The holidays are great times for families to spend time together having fun! It is okay for routines to be disrupted for cousin time – that is their family! Staying up late, eating rich and sugary foods is all part of the fun. So, as a parent, try to manage it. When family is not around, try to stick with more structure and a regular bedtime routine. Sleepy and tired kids are more prone to meltdowns! Get your kids outside and involved in physical activity and exercise. Go on walks, play tag and hide and seek; get them away from their screens. Try to watch your child’s diet and sneak in some protein and vegetables. Again, sugar overload can lead to some significant crashes and changes in your child’s mood.

It is tempting to shower kids with gifts and try to make the holiday “perfect” with all the right things. I encourage you to discuss this with your children before Christmas and consider making some changes this year (and in coming years). Studies show that activities and experiences connect the gift-giver to the receiver more than material gifts do. Think about giving gifts that relate to your child’s interests or talents. By the same token, involve your children in selecting fits for others by recognizing and celebrating their interests and talents. At the end of the column is a list of gifts that you might want to consider for your kids and family members this year instead of a toy … which will lose its gleam and appeal in short order!

I would also encourage you to move away from the self-focus of gifts and gift others with your presence and service. Find events and opportunities in your community where you and your children can volunteer. Serve meals, bake cookies and take them to a nursing home, go play with dogs at the shelter. You might consider sponsoring a child overseas and writing that child letters, sending pictures, etc. Find a way to get out of yourselves and into others this holiday season.

I wish you and your family the very best holiday this year. Look for opportunities to change things up and make this holiday truly memorable!

Activity/Experience Gifts

Season passes: Zoo, museum, aquarium, amusement park, water park

One-time passes: Movies, bowling, skating, concert, sporting event, mini golf, theater, arcade

Lessons: Swimming, sports, gymnastics, karate, musical instrument, pottery/art, craft, horseback riding

Family Experience Gifts: Camping, road trip, night away at local hotel with pool, hotel with indoor waterpark, trip to beach, train trip, rock climbing, zip lining, helicopter or hot air balloon ride.

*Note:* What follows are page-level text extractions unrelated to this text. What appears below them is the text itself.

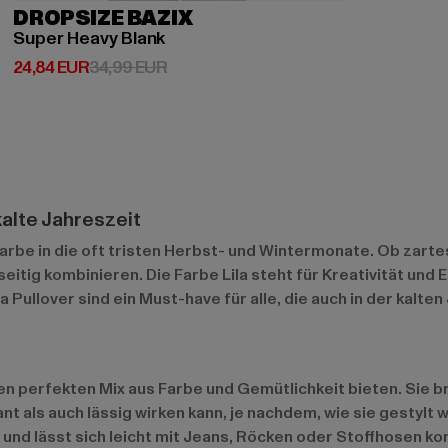
DROPSIZE BAZIX
Super Heavy Blank
Derzeitiger Preis: 24,84 EUR
Aktionspreis: 34,99 EUR
24,84 EUR
34,99 EUR
kalte Jahreszeit
Farbe in die oft tristen Herbst- und Wintermonate. Ob zartes
elseitig kombinieren. Die Farbe Lila steht für Kreativität un
 Pullover sind ein Must-have für alle, die auch in der kal
 den perfekten Mix aus Farbe und Gemütlichkeit bieten. Sie b
egant als auch lässig wirken kann, je nachdem, wie sie gestyl
n und lässt sich leicht mit Jeans, Röcken oder Stoffhosen ko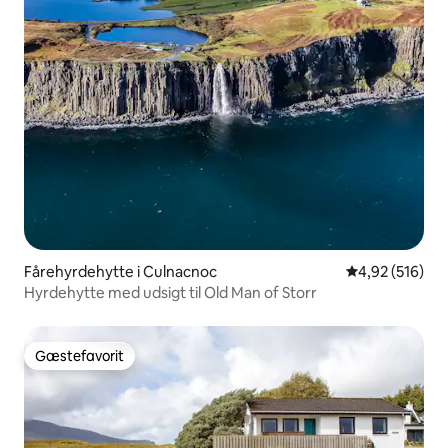
Fårehyrdehytte i Culnacnoc
4,92 ud af 5 i
4,92 (516)
Hyrdehytte med udsigt til Old Man of Storr
Gæstefavorit
Gæstefavorit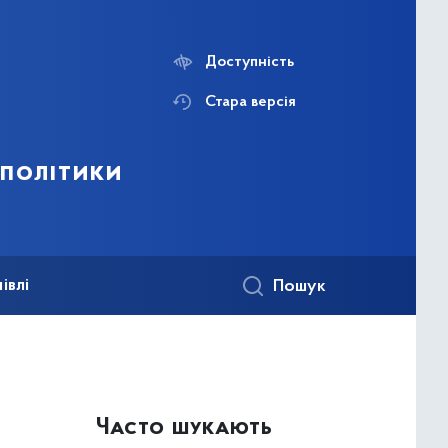
Доступність
Стара версія
 політики
івлі
Пошук
Часто шукають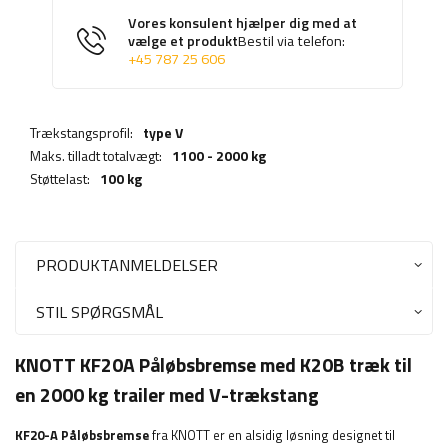
Vores konsulent hjælper dig med at
vælge et produkt
Bestil via telefon:
+45 787 25 606
Trækstangsprofil:
type V
Maks. tilladt totalvægt:
1100 - 2000 kg
Støttelast:
100 kg
PRODUKTANMELDELSER
STIL SPØRGSMÅL
KNOTT KF20A Påløbsbremse med K20B træk til
en 2000 kg trailer med V-trækstang
KF20-A Påløbsbremse
fra KNOTT er en alsidig løsning designet til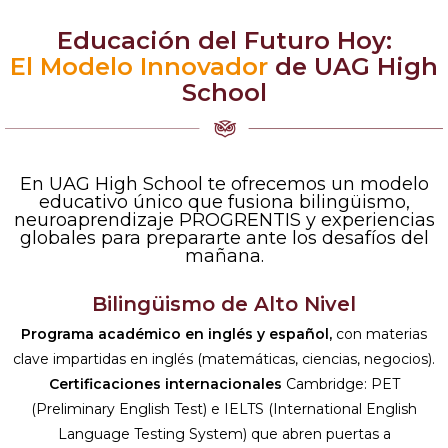
Educación del Futuro Hoy:
El Modelo Innovador
de UAG High
School
En UAG High School te ofrecemos un modelo
educativo único que fusiona bilingüismo,
neuroaprendizaje PROGRENTIS y experiencias
globales para prepararte ante los desafíos del
mañana.
Bilingüismo de Alto Nivel
Programa académico en inglés y español,
con materias
clave impartidas en inglés (matemáticas, ciencias, negocios).
Certificaciones internacionales
Cambridge: PET
(Preliminary English Test) e IELTS (International English
Language Testing System) que abren puertas a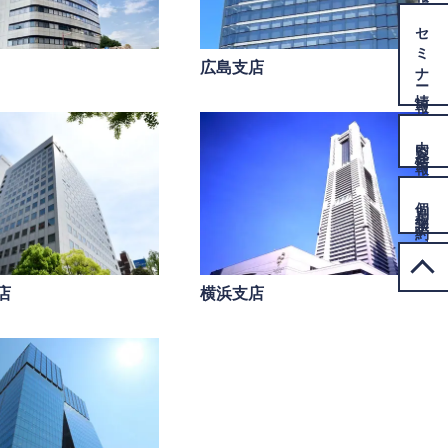
セミナー
広島支店
情報
内覧会
情報
個別相談
予約
店
横浜支店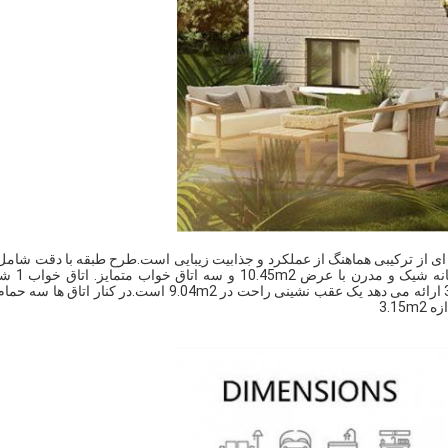
ردهای قاب فولاد سبک طراحی شده، خانه Baylawn نمونه ای از ترکیبی هماهنگ از عملکرد و جذابیت زیبایی است.طرح طبقه با دقت ش
فضای بزرگ زندگی و ناهار خوری با اندازه 35.32m2 ، ی
9.96m2 ، اتاق خواب 2 ارائه می دهد 9.28m2 راحت و اتاق خواب 3 ارائه می دهد یک عقب نشینی راحت در 9.04m2 است.در کنار ات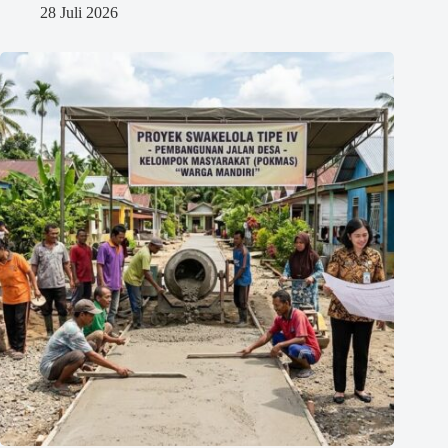
28 Juli 2026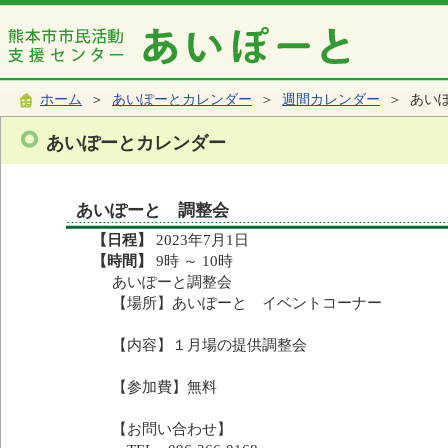
ホーム
＞
あいぽーとカレンダー
＞
週間カレンダー
＞ あい
あいぽーとカレンダー
あいぽーと 調整会
【日程】
2023年7月1日
【時間】
9時 ～ 10時
あいぽーと調整会
【場所】あいぽーと イベントコーナー
【内容】１月場の提供調整会
【参加費】無料
【お問い合わせ】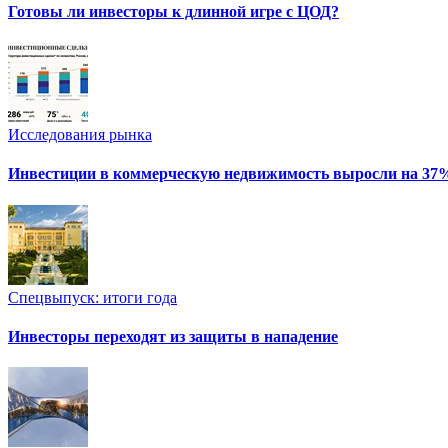
Готовы ли инвесторы к длинной игре с ЦОД?
Исследования рынка
Инвестиции в коммерческую недвижимость выросли на 37
Спецвыпуск: итоги года
Инвесторы переходят из защиты в нападение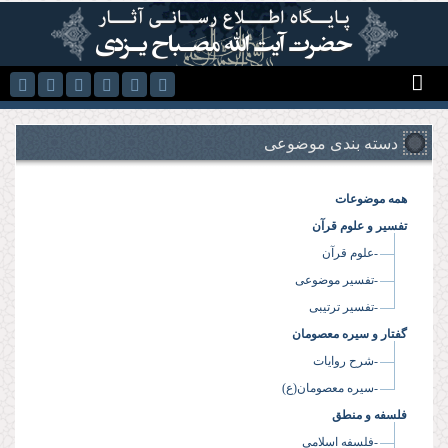
رفتن به محتوای اصلی
دسته بندی موضوعی
همه موضوعات
تفسیر و علوم قرآن
-علوم قرآن
-تفسیر موضوعی
-تفسیر ترتیبی
گفتار و سیره معصومان
-شرح روایات
-سیره معصومان(ع)
فلسفه و منطق
-فلسفه اسلامی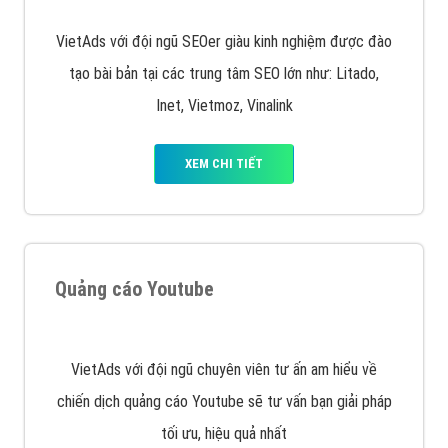
Quảng cáo trên Google
Google Ads là hình thức quảng cáo của Google được
tài trợ có chữ Ad gồm 4 ví trí trên cùng và 3 vị trí
dưới cùng
XEM CHI TIẾT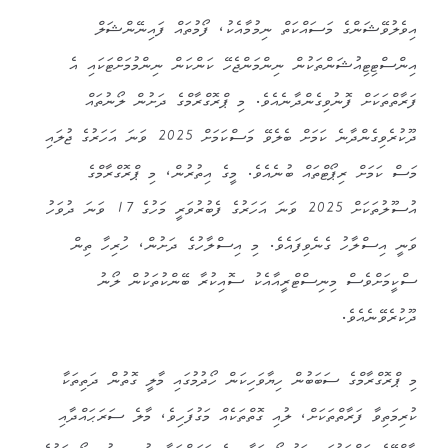
އިވެލުވޭޝަންގެ މަސައްކަތް ނިމުމާއެކު، ފޯމުތައް ފައިނޭންޝަލް
އިންސްޓިޓިއުޝަންތަކުން ނިންމަންޖެހޭ ކަންކަން ނިންމުމަށްޓަކައި އެ
ފަރާތްތަކަށް ފޮނުވިގެންދާނެއެވެ. މި ޕްރޮގްރާމްގެ ދަށުން ލޯނުތައް
ދޫކުރެވިގެންދާނެ ކަމަށް ބެލެވޭ މަސްކަމަށް 2025 ވަނަ އަހަރުގެ ޖުލައި
މަސް ކަމަށް ރިޕޯޓްތައް ބުނެއެވެ. މީގެ އިތުރުން، މި ޕްރޮގްރާމްގެ
އުސޫލުތަކަށް 2025 ވަނަ އަހަރުގެ ފެބުރުވަރީ މަހުގެ 17 ވަނަ ދުވަހު
ވަނީ އިސްލާހު ގެނެވިފައެވެ. މި އިސްލާހުގެ ދަށުން، ހުރިހާ ތިން
ސްކީމަށްވެސް މިނިސްޓްރީއާއެކު ސޮއިކުރާ ބޭންކުތަކުން ލޯނު
ދޫކުރެވޭނެއެވެ.
މި ޕްރޮގްރާމްގެ ސަބަބުން ހިޔާވަހިކަން ހޯދުމުގައި މާލީ ގޮތުން ދަތިތަކާ
ކުރިމަތިވާ ފަރާތްތަކަށް، ލުއި ގޮތްތަކެއް މަގުފަހިވެ، މާލެ ސަރަޙައްދާއި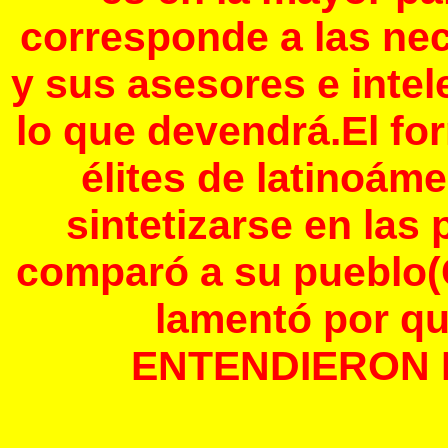
corresponde a las nec
y sus asesores e inte
lo que devendrá.El fo
élites de latinoám
sintetizarse en las
comparó a su pueblo(C
lamentó por qu
ENTENDIERON N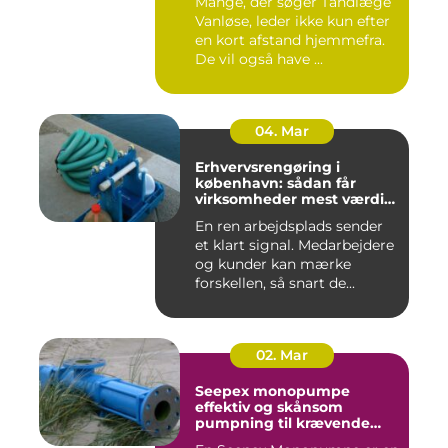
Mange, der søger Tandlæge
Vanløse, leder ikke kun efter
en kort afstand hjemmefra.
De vil også have ...
04. Mar
Erhvervsrengøring i
københavn: sådan får
virksomheder mest værdi
for pengene
En ren arbejdsplads sender
et klart signal. Medarbejdere
og kunder kan mærke
forskellen, så snart de...
02. Mar
Seepex monopumpe
effektiv og skånsom
pumpning til krævende
opgaver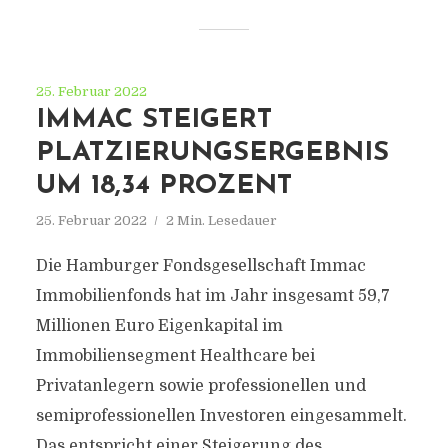
25. Februar 2022
IMMAC STEIGERT
PLATZIERUNGSERGEBNIS
UM 18,34 PROZENT
25. Februar 2022
2 Min. Lesedauer
Die Hamburger Fondsgesellschaft Immac
Immobilienfonds hat im Jahr insgesamt 59,7
Millionen Euro Eigenkapital im
Immobiliensegment Healthcare bei
Privatanlegern sowie professionellen und
semiprofessionellen Investoren eingesammelt.
Das entspricht einer Steigerung des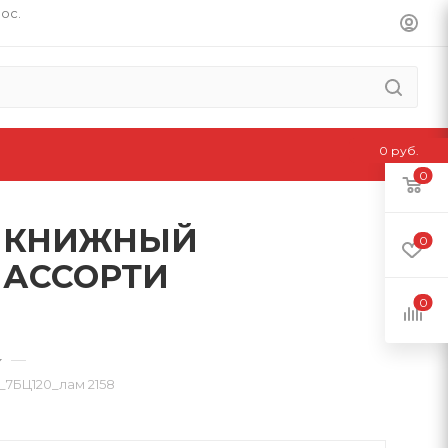
пос.
0 руб.
0
А, КНИЖНЫЙ
0
 АССОРТИ
0
—
БЦ120_лам 2158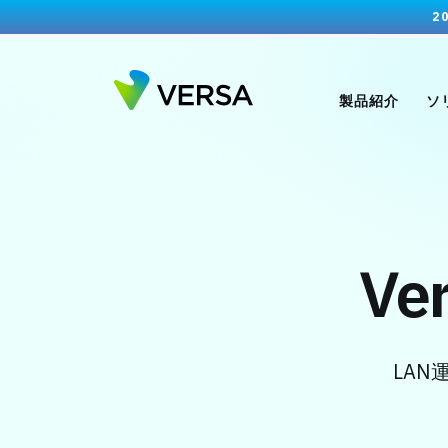
2
製品紹介
ソ
Ve
LA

Give each family member a gift associated with the event and see if they can figure out where they are going (camping gear, goggles, etc.)!

Learning Tools: Art and craft items (paint, canvases, etc.), scientific items (magnets, science kits, magnifying glasses, binoculars, etc.), gardening tools, a new educational app or game, etc.

Gifts That Aren’t Toys: Books, games, craft and science kits, magazine subscription, camera, journal, photo album, new bedding and room décor, sports items (balls, basketball, soccer goals), stationary, special Christmas tree ornament.


Gail Roaten has taught counseling students for 13 years, and was a counselor in schools for 12 years. She has provided parenting classes and trainings through various churches and the Department of Family and Protective Services. She has a Ph.D. in Counselor Education and Supervision, and is a Licensed Professional Counselor in Texas. She is the parent of three children and has six grandchildren.


The information Roaten is providing is based on research and research-based practices as well as from well-known theories. The parenting information and tips offered is intended for informational purposes only. Use of this column is not intended to replace or substitute for any professional, financial, medical, legal or other professional assistance or therapy.

The information found in this column is not intended to treat or diagnose; nor is it meant to replace the treatment and care that you may be receiving from a licensed professional, physician or mental health professional.

This column, its author and The Rockport Pilot are not responsible for the outcome or results of following any information provided that may be used in parenting. You, and only you, are completely responsible for your actions.